К тому же, если бы водород начал гореть, выходя из генератора вверх через подшипник, он мог легко повредить крышу. После такого повреждения кровля в этом месте падает максимум через две минуты.

Паники не было, все просто выполняли свою работу. Персонал тушил пожар и сливал масло в подземные емкости, электрики во главе с заместителем начальника электроцеха Лелеченко стравливали водород.

В ту ночь на станции проводили испытания, так называемого, блока выбега. Поэтому во время взрыва на блочном щите находилось руководство станции, эти люди тоже участвовали в ликвидации.

Один из них, заместитель Чернобыльского пусконаладочного предприятия Петр Паламарчук, после аварии побежал на верхние этажи искать своего подчиненного, который следил за установленными на время испытаний приборами.

Оказалось, что парня обварил пар температурой 280 градусов из разорвавшегося над ним трубопровода. Паламарчук вынес его оттуда на своих плечах. У него на спине до сих пор остались радиационные ожоги.

И таких примеров было много. Никто не испугался и не убежал, хотя, конечно, все понимали, чем грозит нахождение рядом с разрушенным реактором. Многие из тех, кто спасал станцию, получили смертельные дозы радиации и впоследствии умерли в больнице.

Через день, 27 апреля, население Припяти эвакуировали, но ведь станцию нельзя было оставить без присмотра. Поэтому в городе еще несколько дней жил персонал. Потом ребят перевезли в пионерский лагерь «Сказочный», который находился дальше от станции.

Стоит сказать, что после аварии практически никто не уволился, хотя было очень страшно. Из пяти тысяч ушли максимум шесть или семь человек. И это при том, что все были профессионалами и прекрасно знали, что такое радиация.

После аварии во всем, конечно же, обвинили персонал. По официальной версии работники решили проводить испытания на энергоблоке, несмотря на то, что реактор находился в непригодном для таких работ состоянии – на мощности в 200 мегаватт, вместо положенных 700.

Уже потом физики сказали, что на низкой мощности работать опасно, и нужно как можно быстрее поднимать мощность реактора. Но в то время ни в одном документе это записано не было. На мощности в 200 мегаватт работали, это считалось нормальным.

Причиной аварии все-таки стали недоработки в конструкции реактора. Причем об этих дефектах эксплуатационники не раз говорили, да и наверху тоже все знали, но закрывали глаза.

Но вы же понимаете, что если бы в то время сказали, что станция взорвалась из-за недоделанного реактора, пришлось бы остановить и другие энергоблоки.
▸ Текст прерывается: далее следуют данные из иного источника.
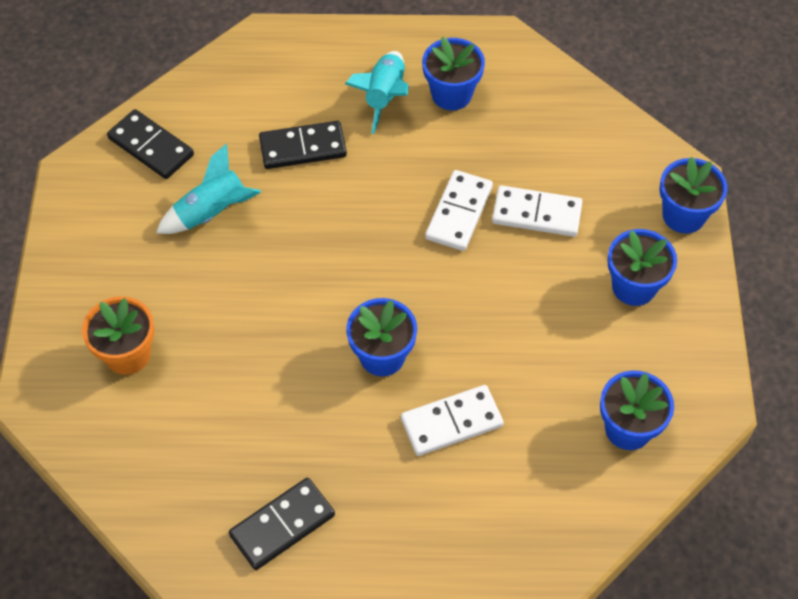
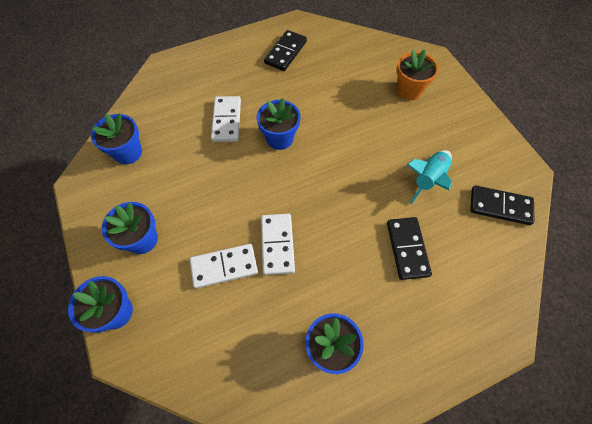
camera: 155 degrees right, 5 degrees up
black domino [259,121,347,169] -> black domino turned 60 degrees counterclockwise [387,217,432,280]
turquoise rocket [345,51,409,134] -> none
white domino [401,385,504,456] -> white domino turned 45 degrees counterclockwise [211,96,241,142]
А это около 15 тысяч киловатт энергии, да у нас половина промышленности встала бы в стране.

По этой причине и плановые испытания, которые проходили в ночь аварии, при расследовании обозвали экспериментом. Хотя подобные работы проходили в Чернобыле уже четвертый или пятый раз.
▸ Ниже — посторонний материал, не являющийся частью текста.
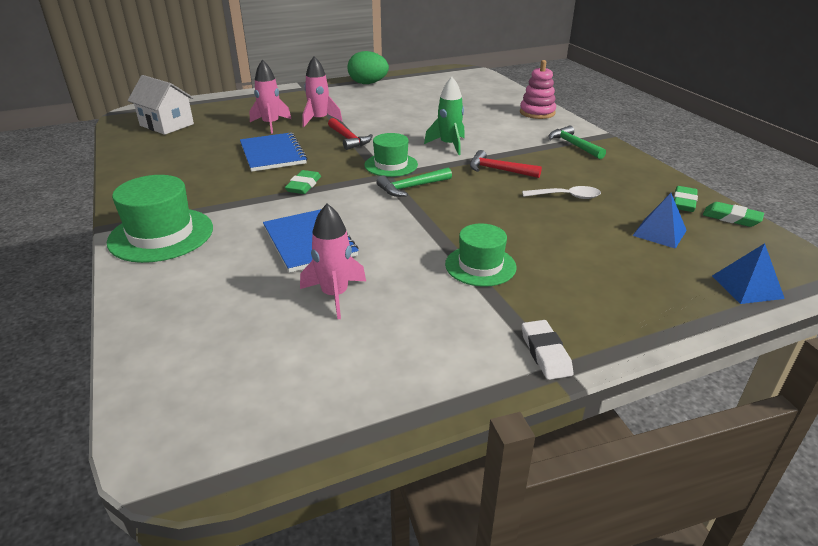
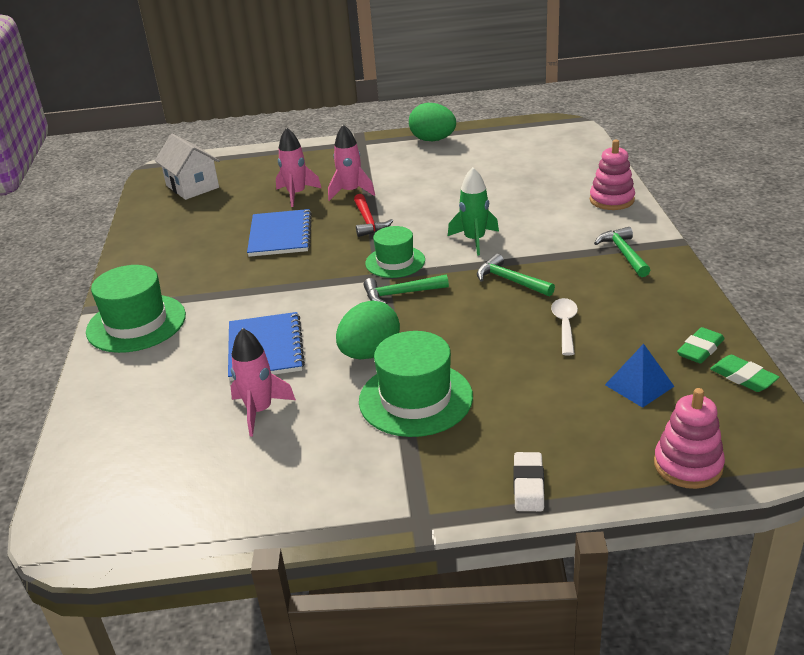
camera: 20 degrees right, 0 degrees up
green eraser [285,170,321,194] -> none
green hat [445,223,517,287] -> green hat [359,331,473,437], size x1.53
red hammer [470,150,542,178] -> green hammer [477,254,555,296]
white spoon [522,186,601,199] -> white spoon turned 105 degrees counterclockwise [551,298,578,355]
white eraser [522,320,573,380] -> white eraser moved to [513,452,544,511]
blue pyramid [712,243,785,304] -> pink stacking toy [654,388,725,489]
none -> green egg [336,301,400,359]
Эта авария, конечно, всем судьбу сломала. Я, например, по специальности инженер-ядерщик, окончил «Бауманку», распределился в Припять. Мое место работы – атомная электростанция.

Но после того как я перенес лучевую болезнь, получил клеймо на всю жизнь – запрет работы в зонах ионизирующего излучения, запрет работы в ночное время, запрет командировок и еще масса ограничений. Кому нужны такие работники?

Я, конечно, продолжил работать в области энергетики, но уже на административных должностях в министерстве.